Text:
# easiest to handle



## DavidJames91 (May 18, 2012)

in your guys opinion what is the easiest venomous snake to handle? just wondering


----------



## coldestblood (Jun 4, 2011)

Western hognose.


----------



## snakekeeper (Oct 29, 2008)

DavidJames91 said:


> in your guys opinion what is the easiest venomous snake to handle? just wondering


One that doesn't have a pulse.


----------



## PESKY (May 25, 2010)

sounds like your about ready to apply ey? if so the following are pretty docile

king cobras, mamba's or any of the fast spitting cobra's would be a great first choice


----------



## Spiderstock (May 29, 2011)

Seems like a charming section for those wanting to learn.


----------



## mattykyuss (Oct 12, 2009)

*re*

think what there trying to says is ,not all the same sp of snake have the same nature,somebody could have a mamba thats ok to handle ,and others could be hectic


----------



## SiUK (Feb 15, 2007)

All snakes are different there are some that are definately not easy to handle most elapids, where as even with the most placid of snake species you can have aggressive examples it all depended on the individual snake.


----------



## DavidR (Mar 19, 2008)

It depends what you need to do with them. There are loads of snakes that will sit like a flaccid sausage on the end of a hook, couldn't be easier to move from one box to another. That is all well and good until you need to get them into a tube, or pin them. It also depends on what you find easy. Some people are good at juggling snakes between hooks, I personally find it much easier to tail moderate size cobras than I do trying to balance slippery little vipers.

In short, there is no answer to your question. Define handling, what specifically do you mean?

David.


----------



## DavidJames91 (May 18, 2012)

thanks to the genuine replies

I guess I mean which of them do you find easiest to manipulate but I guess that also depends on ur handling skills


----------



## PrincessStegosaurus (May 27, 2012)

A big chubby, lazy Gaboon viper


----------



## Vidi Vici Veni (May 30, 2012)

PrincessStegosaurus said:


> A big chubby, lazy Gaboon viper


Lol. God they're beautiful. I love the head of them. And apparently inject enough venom to kill several men in one bite. Lovely.


----------



## PrincessStegosaurus (May 27, 2012)

Love Gaboons. Read somewhere the other day about a whopper of a Gaboon... 81lbs :|


----------



## DogMan84 (Dec 16, 2011)

PrincessStegosaurus said:


> Love Gaboons. Read somewhere the other day about a whopper of a Gaboon... 81lbs :|


 Wow I thought even heavy Gaboons were only around 40lbs! :blush:


----------



## PrincessStegosaurus (May 27, 2012)

Source data:
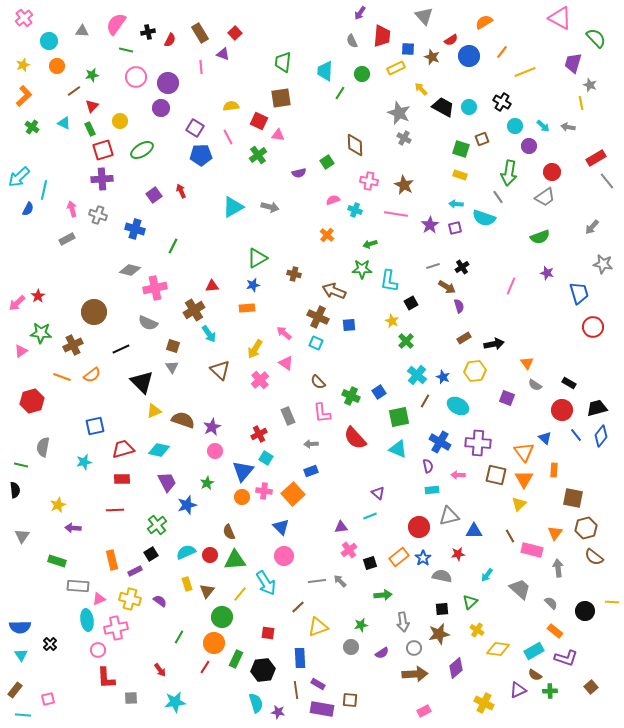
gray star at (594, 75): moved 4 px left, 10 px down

Exercise goal:
Reproduce word for word the passage of the venomous-snake handling thread, starting at "## snakekeeper (Oct" and ending at "have a pulse.".

Task result:
## snakekeeper (Oct 29, 2008)

DavidJames91 said:


> in your guys opinion what is the easiest venomous snake to handle? just wondering


One that doesn't have a pulse.